## Problem
Using the listing below, show all lines that hold the word "region".

• • •

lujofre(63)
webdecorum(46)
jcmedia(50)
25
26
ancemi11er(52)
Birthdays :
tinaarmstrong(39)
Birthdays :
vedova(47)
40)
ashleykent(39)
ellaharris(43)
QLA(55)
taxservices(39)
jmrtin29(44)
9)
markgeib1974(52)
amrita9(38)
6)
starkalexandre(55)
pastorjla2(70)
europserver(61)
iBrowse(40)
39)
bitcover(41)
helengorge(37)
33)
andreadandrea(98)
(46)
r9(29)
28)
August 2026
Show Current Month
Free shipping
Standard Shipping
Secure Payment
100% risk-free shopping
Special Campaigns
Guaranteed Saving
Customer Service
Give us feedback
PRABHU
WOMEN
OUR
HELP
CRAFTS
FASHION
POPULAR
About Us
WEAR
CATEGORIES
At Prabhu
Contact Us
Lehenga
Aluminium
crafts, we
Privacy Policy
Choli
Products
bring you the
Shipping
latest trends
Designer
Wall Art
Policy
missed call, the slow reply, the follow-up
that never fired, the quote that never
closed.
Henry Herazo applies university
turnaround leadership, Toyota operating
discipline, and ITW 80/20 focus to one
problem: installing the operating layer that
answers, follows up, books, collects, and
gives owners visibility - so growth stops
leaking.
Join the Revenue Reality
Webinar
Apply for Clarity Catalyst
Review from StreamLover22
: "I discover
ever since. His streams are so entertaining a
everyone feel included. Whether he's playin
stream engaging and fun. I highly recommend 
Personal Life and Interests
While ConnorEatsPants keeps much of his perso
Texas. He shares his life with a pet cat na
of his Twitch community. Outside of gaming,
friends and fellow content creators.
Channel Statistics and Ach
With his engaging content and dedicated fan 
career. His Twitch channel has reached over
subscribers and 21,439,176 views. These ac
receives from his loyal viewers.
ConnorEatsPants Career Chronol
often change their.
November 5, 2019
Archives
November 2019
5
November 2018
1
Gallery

• • •

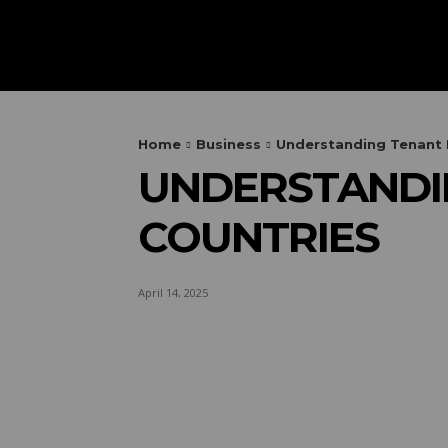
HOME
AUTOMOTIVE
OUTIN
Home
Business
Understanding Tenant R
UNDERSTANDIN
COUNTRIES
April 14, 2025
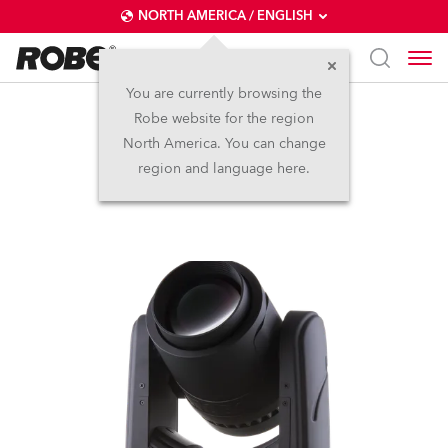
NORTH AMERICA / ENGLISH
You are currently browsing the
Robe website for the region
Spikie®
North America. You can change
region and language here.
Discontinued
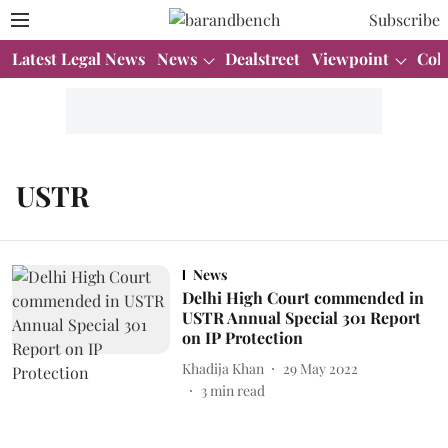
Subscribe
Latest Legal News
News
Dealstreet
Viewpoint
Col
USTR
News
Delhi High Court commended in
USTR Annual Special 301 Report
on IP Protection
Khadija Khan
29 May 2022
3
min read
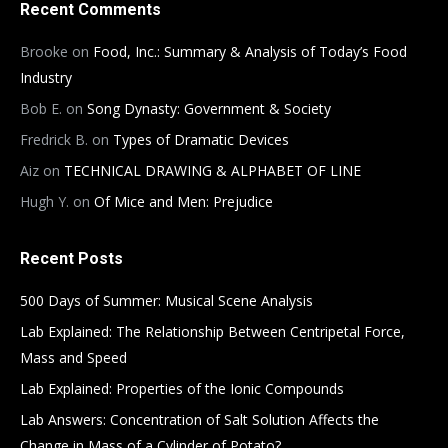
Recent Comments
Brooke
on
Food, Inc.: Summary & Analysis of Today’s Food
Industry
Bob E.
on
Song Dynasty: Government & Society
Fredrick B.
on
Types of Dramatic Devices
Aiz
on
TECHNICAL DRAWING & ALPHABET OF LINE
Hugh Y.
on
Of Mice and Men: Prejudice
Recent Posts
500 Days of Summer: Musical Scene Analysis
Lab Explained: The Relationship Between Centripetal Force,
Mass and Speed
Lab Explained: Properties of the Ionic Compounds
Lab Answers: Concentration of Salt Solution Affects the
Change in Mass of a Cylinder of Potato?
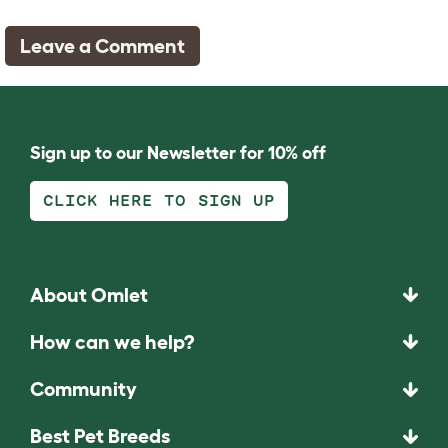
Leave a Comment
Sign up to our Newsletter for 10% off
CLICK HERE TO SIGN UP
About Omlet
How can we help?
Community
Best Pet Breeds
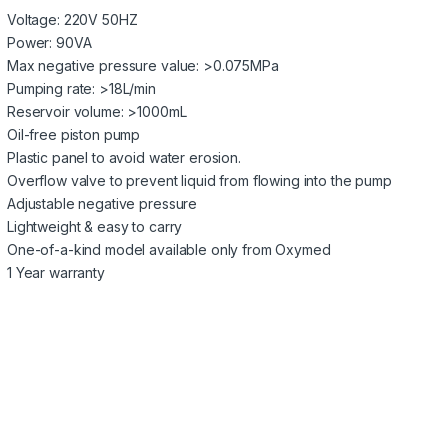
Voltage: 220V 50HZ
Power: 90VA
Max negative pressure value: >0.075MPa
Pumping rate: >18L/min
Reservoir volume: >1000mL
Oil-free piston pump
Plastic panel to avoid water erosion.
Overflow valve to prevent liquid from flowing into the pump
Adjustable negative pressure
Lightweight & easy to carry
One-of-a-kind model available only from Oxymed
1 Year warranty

• • •

## Solution
Robe website for the region
region and language here.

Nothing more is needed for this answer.